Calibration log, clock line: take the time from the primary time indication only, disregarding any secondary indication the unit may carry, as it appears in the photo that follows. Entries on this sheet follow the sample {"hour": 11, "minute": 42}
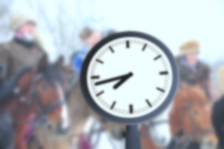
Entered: {"hour": 7, "minute": 43}
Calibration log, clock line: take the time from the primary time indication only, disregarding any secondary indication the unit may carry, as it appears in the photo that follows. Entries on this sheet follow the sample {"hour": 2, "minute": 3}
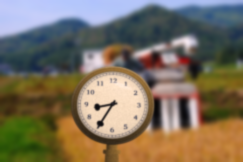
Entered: {"hour": 8, "minute": 35}
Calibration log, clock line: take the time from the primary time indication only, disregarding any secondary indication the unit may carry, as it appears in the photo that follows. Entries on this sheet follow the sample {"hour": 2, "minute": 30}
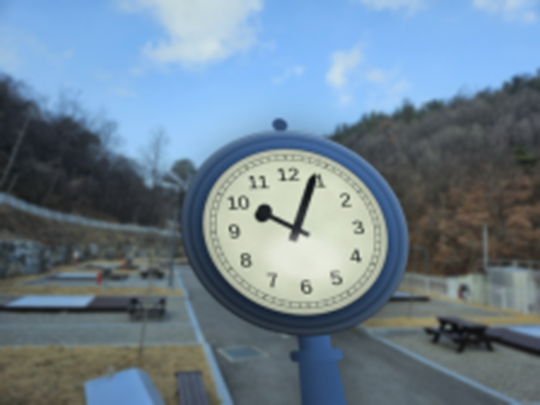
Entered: {"hour": 10, "minute": 4}
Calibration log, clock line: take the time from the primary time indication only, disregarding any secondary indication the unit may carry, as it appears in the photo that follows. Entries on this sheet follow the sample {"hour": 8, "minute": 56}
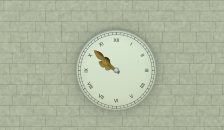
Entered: {"hour": 9, "minute": 52}
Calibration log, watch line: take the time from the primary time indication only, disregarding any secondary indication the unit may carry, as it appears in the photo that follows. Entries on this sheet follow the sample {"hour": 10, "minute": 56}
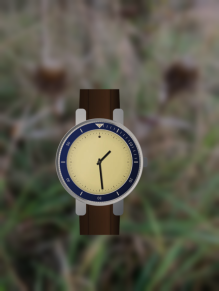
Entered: {"hour": 1, "minute": 29}
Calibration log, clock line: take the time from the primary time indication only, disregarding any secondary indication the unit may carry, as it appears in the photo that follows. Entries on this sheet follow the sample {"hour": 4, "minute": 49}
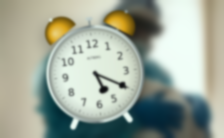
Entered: {"hour": 5, "minute": 20}
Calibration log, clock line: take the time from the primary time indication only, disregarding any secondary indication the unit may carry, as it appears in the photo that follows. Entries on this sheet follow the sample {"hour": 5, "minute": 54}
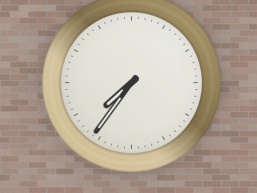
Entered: {"hour": 7, "minute": 36}
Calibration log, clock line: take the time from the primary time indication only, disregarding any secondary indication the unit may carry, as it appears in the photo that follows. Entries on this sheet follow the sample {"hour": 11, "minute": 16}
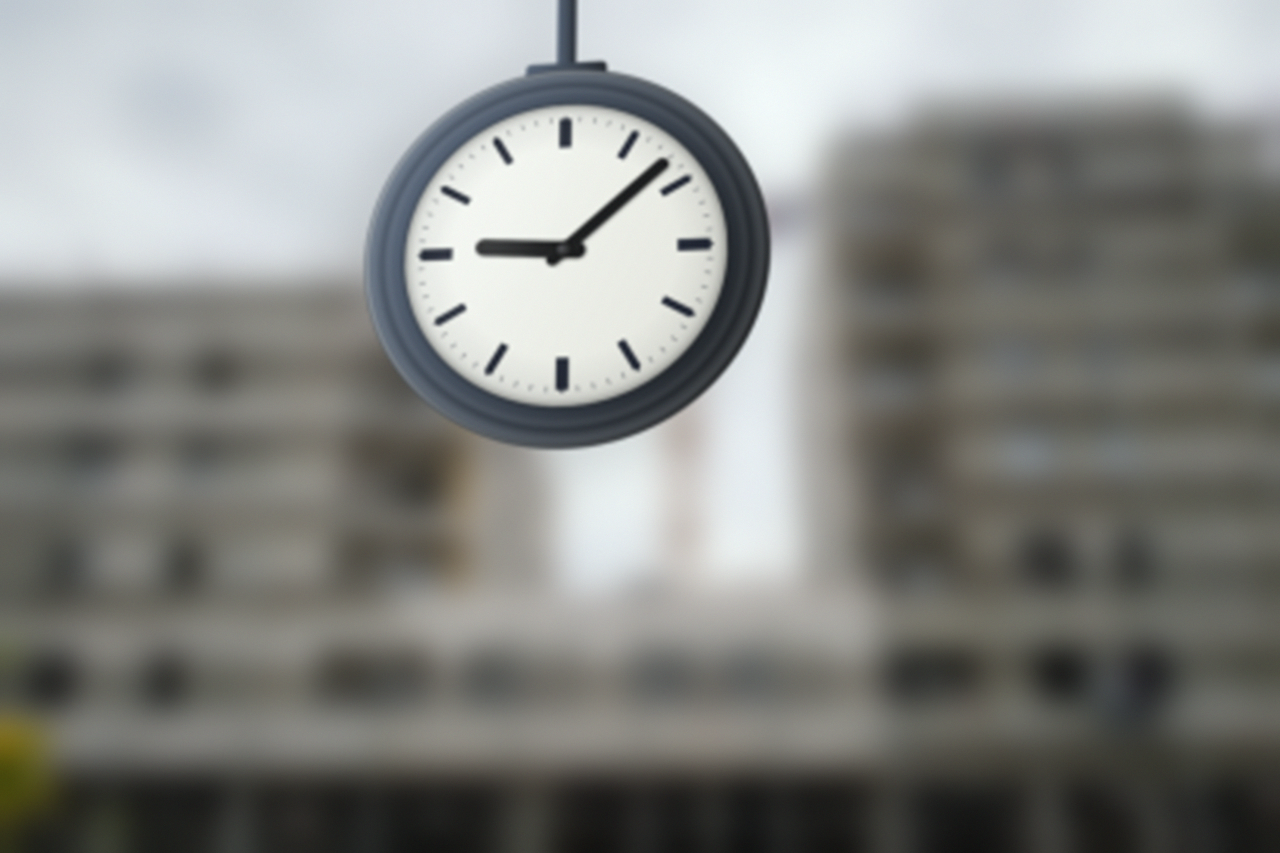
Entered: {"hour": 9, "minute": 8}
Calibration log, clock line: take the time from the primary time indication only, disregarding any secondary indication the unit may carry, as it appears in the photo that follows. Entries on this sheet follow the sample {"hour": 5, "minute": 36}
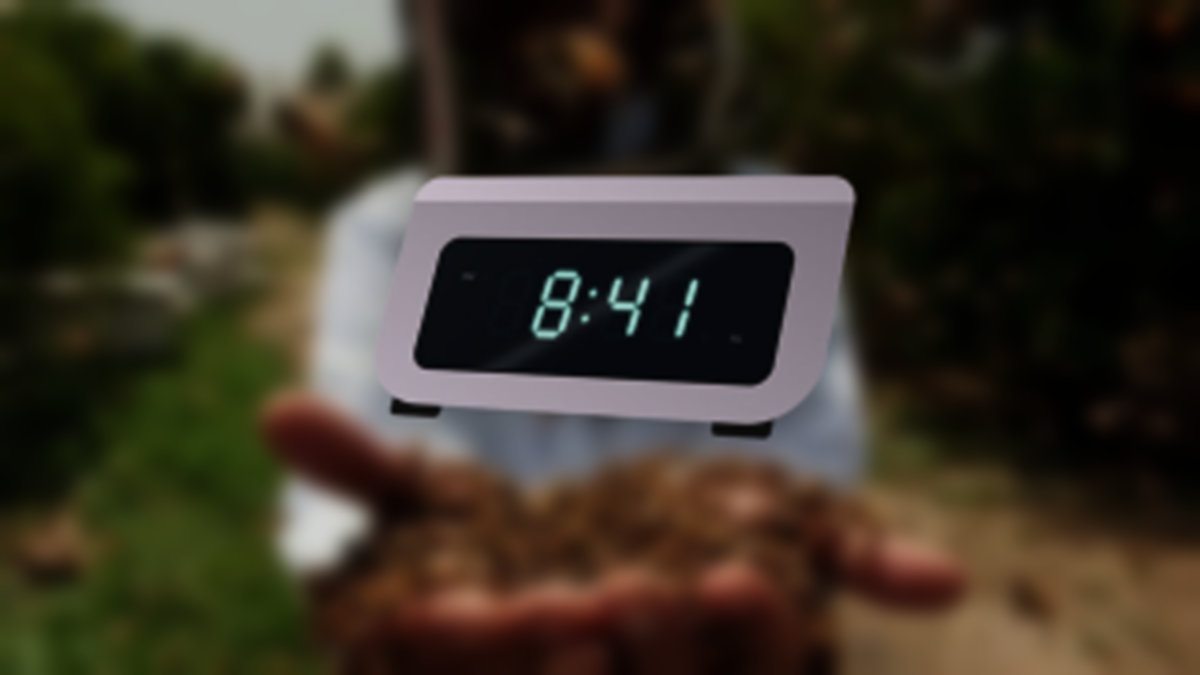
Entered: {"hour": 8, "minute": 41}
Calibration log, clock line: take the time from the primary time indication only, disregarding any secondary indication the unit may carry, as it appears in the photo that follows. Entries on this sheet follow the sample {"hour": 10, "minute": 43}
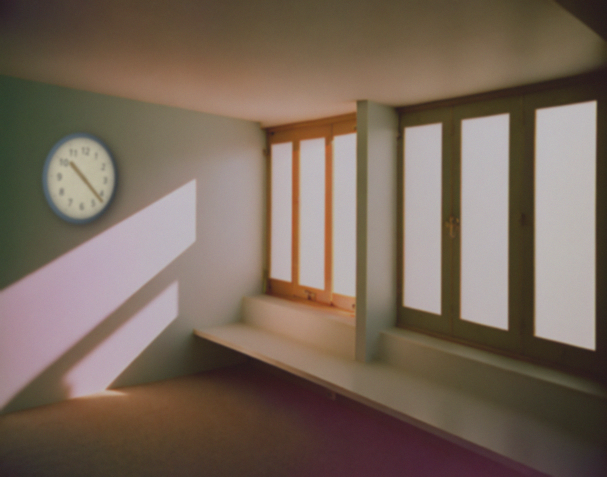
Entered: {"hour": 10, "minute": 22}
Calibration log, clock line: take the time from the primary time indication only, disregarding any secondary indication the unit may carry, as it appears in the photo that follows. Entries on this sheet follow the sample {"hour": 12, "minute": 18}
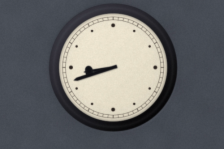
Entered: {"hour": 8, "minute": 42}
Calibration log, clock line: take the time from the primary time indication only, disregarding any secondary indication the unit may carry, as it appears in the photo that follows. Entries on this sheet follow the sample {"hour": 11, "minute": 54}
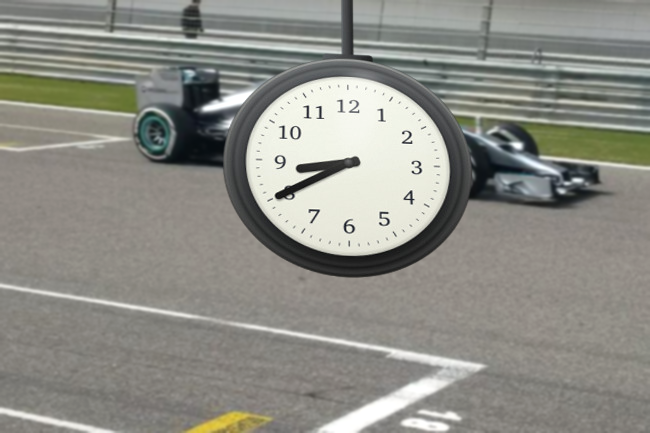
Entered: {"hour": 8, "minute": 40}
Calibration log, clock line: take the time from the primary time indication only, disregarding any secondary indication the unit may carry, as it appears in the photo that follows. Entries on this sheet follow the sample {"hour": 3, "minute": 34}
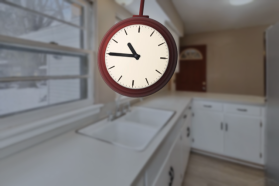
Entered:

* * * *

PROBLEM: Extract each line of the records above that contains the string "watch" and list those lines unchanged, one per line.

RESULT:
Calibration log, watch line: take the time from the primary time indication only, disregarding any secondary indication the unit may carry, as it appears in the photo that follows. Entries on this sheet follow the sample {"hour": 10, "minute": 56}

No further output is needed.